Auditor merupakan sebagai ujung tombak dari pelaksanaan kegiatan pemeriksaan semestinya di dukung dengan independensi, kemampuan, kemauan dan
pengalaman kerja yang memadai dalam pemeriksaan, serta ditunjang dengan sensitivitas etika profesi auditor. Kemampuan, kemauan dan pengalaman kerja
mencerminkan kompetensi auditor, yang selanjutnya disertai dengan kompetensi diharapkan dapat memberikan hasil kerja yang sesuai dengan misi yang diemban oleh
BPK sebagai badan pemeriksa eksternal keuangan negara. Dalam kaitannya sebagai pemeriksa eksternal di bidang keuangan negara,
auditor BPK dalam melaksanakan tugasnya perlu dilandasi dengan sikap, etika, dan moral yang baik sehingga auditor dapat menjalankan tugas dan kewajibannya secara
objektif. Anderson dan Ellyson, 1986 dalam Aziza, 2008 Kualitas audit yang dihasilkan badap pemeriksaan keuangan BPK juga
tengah mendapat sorotan dari masyarakat banyak yakni seperti kasus yang menimpa auditor BPK Bagindo Quirono yang diindikasikan telah melanggar rekonstrksi
dugaan penyuapan auditor Badan pemeriksaan keuangan Negara BPK sebagai tersangka karena diduga telah menerima suap dari mantan pejabat Depnakertrans
Bahrun Effendi sebesar Rp 650.000.000 Kristianto Purnomo, Kompas.com, 2422009
Dalam fenomena di atas, memunculkan pertanyaan apakah auditor BPK telah melakukan kode etiknya dengan baik atau tidak. Tentu saja jika yang terjadi adalah
auditor tidak mampu melakukan kode etik yang berlaku maka inti permasalahannya adalah independensi auditor tersebut. Terkait dengan konteks inilah, muncul
pertanyaan seberapa tinggi tingkat kompetensi dan independensi auditor saat ini dan apakah kompetensi dan independensi auditor tersebut berpengaruh terhadap kualitas
audit yang dihasilkan oleh BPK RI. Kualitas audit dapat diartikan sebagai kemungkinan joint probability
dimana seorang auditor akan menemukan dan melaporkan pelanggaran yang ada dalam sistem akuntansi kliennya. Kemungkinan dimana auditor akan menemukan
salah saji tergantung pada kualitas pemahaman auditor kompetensi sementara tindakan melaporkan salah saji tergantung pada independensi auditor De Angelo
dalam Kusharyanti 2003:25 Adapun fenomena yang terkait dalam kompetensi auditor yaitu ditemukannya
oleh KPK bahwa auditor BPK melakukan penyimpangan keuangan Negara yang mencapai angka Rp 47 Miliar. Gabriel, http:beritasore.com, 24042007. Tidak
hanya itu adapun ditemukan fenomena khusus yang terjadi di BPK RI Provinsi jawa barat,dari hasil wawancara dengan patner di BPK tentang kompetensi yaitu bahwa
kurangnya auditor yang mengikuti Pendidikan Profesional seperti keikutsertaan dalam seminar dan pelatihan audit sedangkan dengan mengikuti pendidikan
Profesional ini dapat meningkatkan kualitas audit serta kepatuhan terhadap perundang-undangan yang berlaku.
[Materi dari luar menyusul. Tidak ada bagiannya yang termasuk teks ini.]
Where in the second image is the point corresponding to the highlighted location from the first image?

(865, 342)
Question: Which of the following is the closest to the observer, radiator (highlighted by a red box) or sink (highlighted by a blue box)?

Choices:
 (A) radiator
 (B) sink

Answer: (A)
Kusharyanti 2003:3 menjelaskan bahwa untuk melakukan tugas pengauditan, auditor memerlukan pengetahuan pengauditan umum dan khusus,
pengetahuan mengenai bidang auditing dan akuntansi serta memahami industry klien.
Selain itu auditor harus menjalani pelatihan teknis yang cukup yang mencakup aspek teknis maupun pendidikan umum.
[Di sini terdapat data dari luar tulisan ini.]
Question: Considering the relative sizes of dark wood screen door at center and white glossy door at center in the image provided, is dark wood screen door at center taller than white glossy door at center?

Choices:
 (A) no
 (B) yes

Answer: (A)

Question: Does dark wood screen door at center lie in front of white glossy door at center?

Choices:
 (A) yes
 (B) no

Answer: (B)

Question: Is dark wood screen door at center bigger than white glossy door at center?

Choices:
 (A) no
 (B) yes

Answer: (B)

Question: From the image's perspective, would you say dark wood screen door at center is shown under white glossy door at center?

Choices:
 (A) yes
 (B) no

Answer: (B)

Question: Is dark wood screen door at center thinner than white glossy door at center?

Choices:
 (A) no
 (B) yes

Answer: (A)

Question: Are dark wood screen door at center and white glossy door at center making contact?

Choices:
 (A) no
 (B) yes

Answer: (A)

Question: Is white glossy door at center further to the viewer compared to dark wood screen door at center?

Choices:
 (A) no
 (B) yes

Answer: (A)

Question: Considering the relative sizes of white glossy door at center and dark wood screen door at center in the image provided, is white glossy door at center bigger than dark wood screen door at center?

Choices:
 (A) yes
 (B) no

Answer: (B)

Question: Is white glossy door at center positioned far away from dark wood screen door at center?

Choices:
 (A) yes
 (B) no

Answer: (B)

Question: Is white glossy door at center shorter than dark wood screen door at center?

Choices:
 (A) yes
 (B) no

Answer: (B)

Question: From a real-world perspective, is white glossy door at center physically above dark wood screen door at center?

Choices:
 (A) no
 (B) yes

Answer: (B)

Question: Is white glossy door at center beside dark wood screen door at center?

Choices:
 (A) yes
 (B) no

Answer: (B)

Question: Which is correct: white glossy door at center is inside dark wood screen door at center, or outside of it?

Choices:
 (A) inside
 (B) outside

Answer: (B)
Auditor yang berpengalaman mempunyai pemahaman yang lebih baik atas laporan keuangan. Mereka juga lebih mampu memberi penjelasan yang masuk akal
atas kesalahan-kesalahan dalam laporan keuangan dan dapat mengelompokkan kesalahan berdasarkan pada tujuan audit dan struktur dari sistem akuntansi yang
mendasari. Kemudian Tubbs 1990 dalam artikel yang sama berhasil menunjukkan bahwa semakin berpengalamannya auditor, mereka semakin peka dengan kesalahan
penyajian laporan keuangan dan semakin memahami hal-hal yang terkait dengan kesalahan yang ditemukan tersebut. Kusharyanti 2003:26
Selain itu untuk meningkatkan kualitas yang baik maka auditor harus bersikap independen. Dalam nilai-nilai dasar yang dianut BPK disebutkan bahwa BPK
merupakan lembaga negara yang independen di bidang organisasi, legislasi, dan anggaran serta bebas dari pengaruh lembaga negara lainnya. Auditor secara
profesional bertanggung jawab merencanakan dan melaksanakan pemeriksan untuk memenuhi tujuan pemeriksaan. Dalam melaksanakan tanggung jawab profesionalnya,
auditor harus memahami prinsip-prinsip pelayanan kepentingan publik serta menjunjung tinggi integritas, objektivitas, dan independensi. Auditor harus
mengambil keputusan yang konsisten dengan kepentingan publik dalam melakukan pemeriksaan. Dalam melaksanakan tanggung jawab profesionalnya, auditor mungkin
menghadapi tekanan dan atau konflik dari manajemen entitas yang diperiksa, berbagai tingkat jabatan pemerintah, dan pihak lainnya yang dapat mempengaruhi
objektivitas dan independensi auditor. Dalam menghadapi tekanan atau konflik tersebut, auditor harus profesional, objektif, berdasarkan fakta, dan tidak berpihak.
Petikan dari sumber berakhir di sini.